Creating new artworks out of pre-existing imagery has been around ever since Marcel Duchamp signed a urinal and called it art in 1917, and questions about copyright and fair use have been cropping up around appropriation art ever since (see: Girl Talk or Richard Prince for recent examples). Laflamme’s practice has been no stranger to concerns over copyright. He tells me that earlier plans to mount a solo show got scuttled when backers got nervous about copyright. Despite that setback, Laflamme is sure that appropriation art isn’t going anywhere. In fact, a piece at the centre of that controversy ended up opening doors for him when he was invited to create the work for Fresh Paint Gallery instead. Now, the piece with its mash-up of styles and time-periods from Manet to Lichtenstein takes its rightful place as the literal foundation of the ephemeral gallery space.

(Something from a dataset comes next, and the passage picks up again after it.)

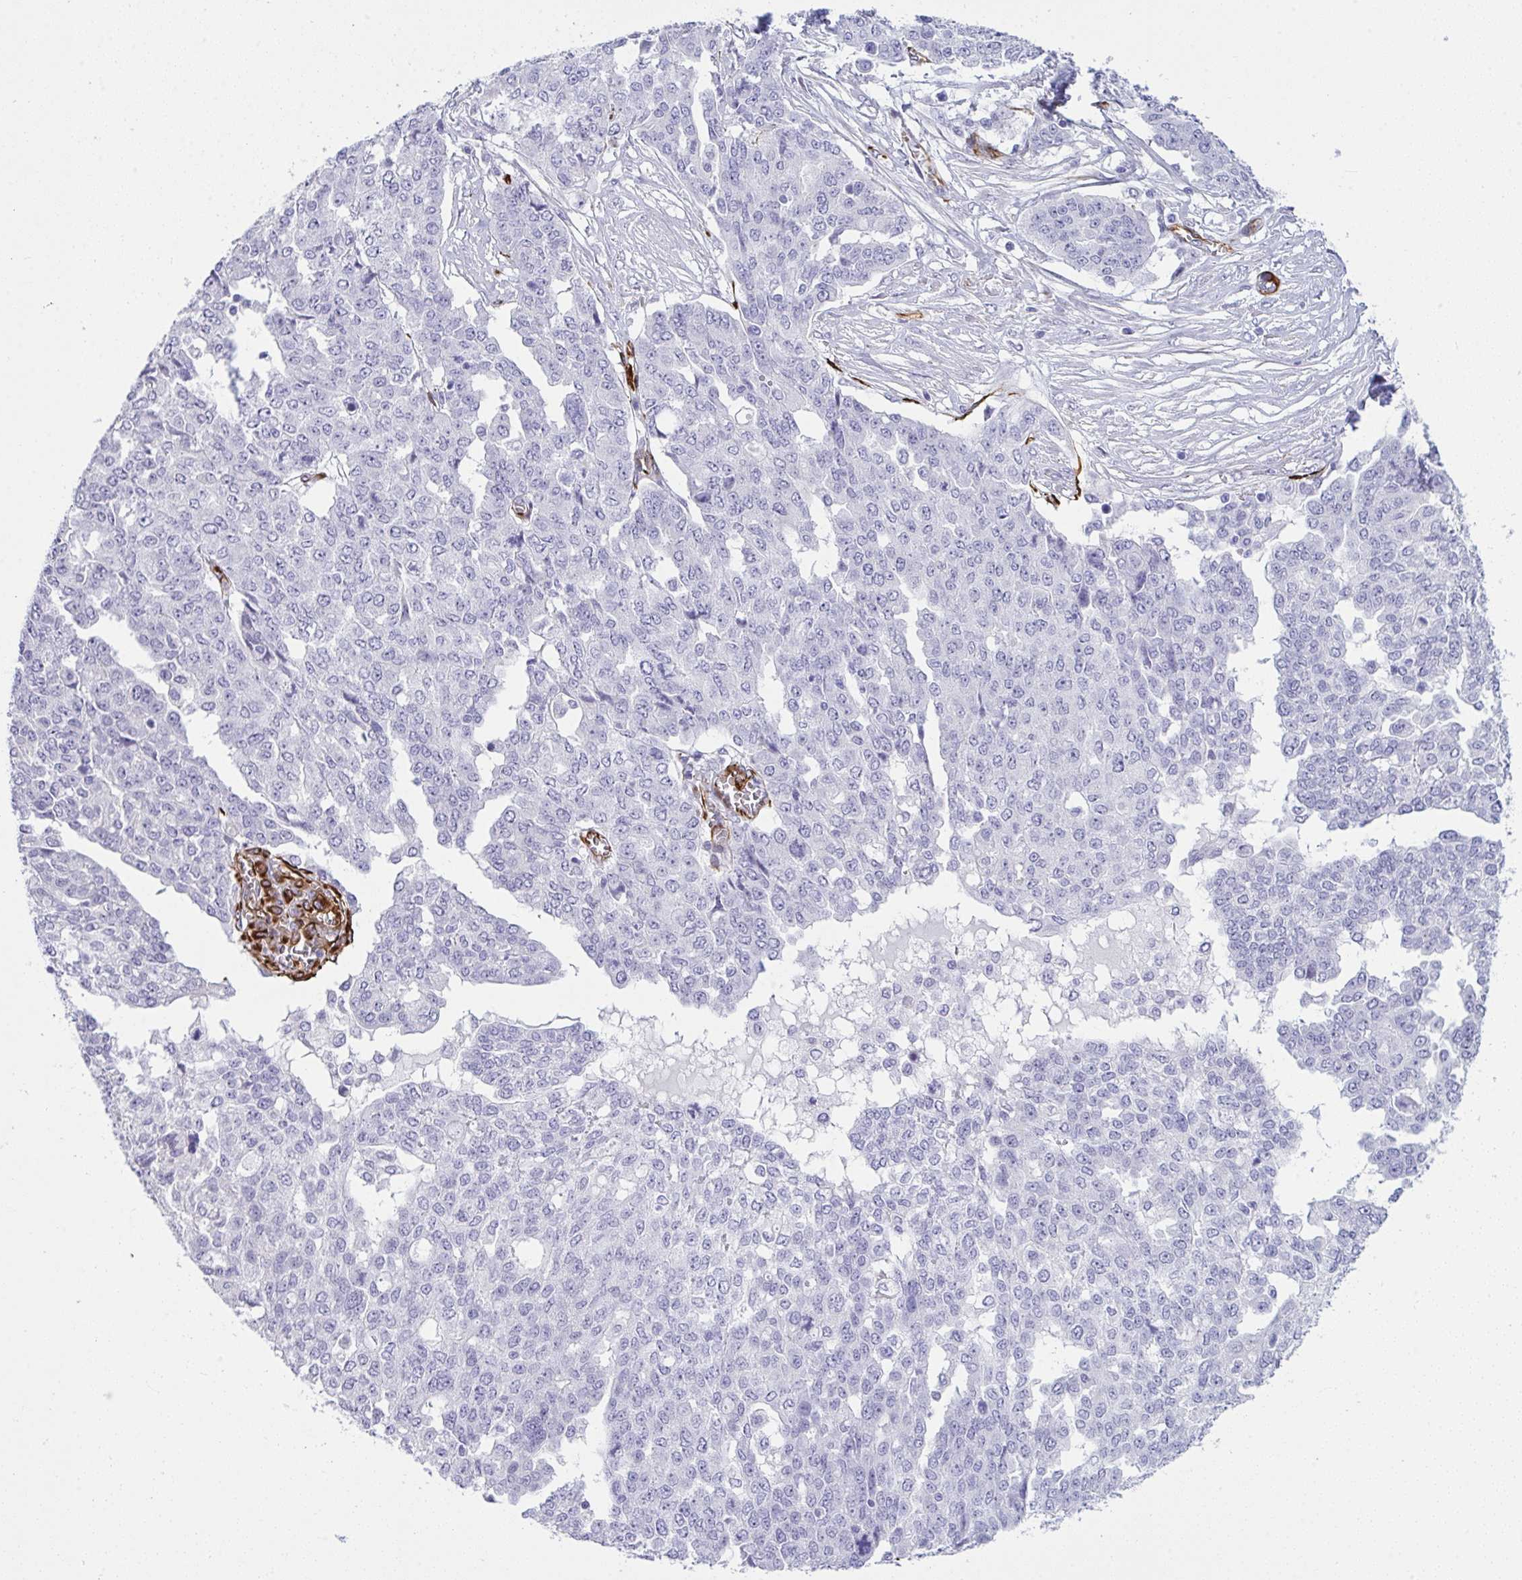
{"staining": {"intensity": "negative", "quantity": "none", "location": "none"}, "tissue": "ovarian cancer", "cell_type": "Tumor cells", "image_type": "cancer", "snomed": [{"axis": "morphology", "description": "Cystadenocarcinoma, serous, NOS"}, {"axis": "topography", "description": "Soft tissue"}, {"axis": "topography", "description": "Ovary"}], "caption": "Serous cystadenocarcinoma (ovarian) stained for a protein using IHC displays no expression tumor cells.", "gene": "SLC35B1", "patient": {"sex": "female", "age": 57}}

“We’re so surrounded by popular culture, it’s only natural for you to express yourself through it at some point,” Laflamme says. “When people enjoy a specific part of the culture so much, they want to appropriate it and express it in their own way. They want to make it their own and show that they have a relationship with this character. Then, other people can bond with it as well.” ■
The idiphi ephemeral gallery is located at 4517 Christophe-Colombe and will open officially to the public on Wednesday, March 4. The gallery will be open from Wednesday to Friday, 2–8 p.m. and Saturday to Sunday from 11 a.m.–5 p.m.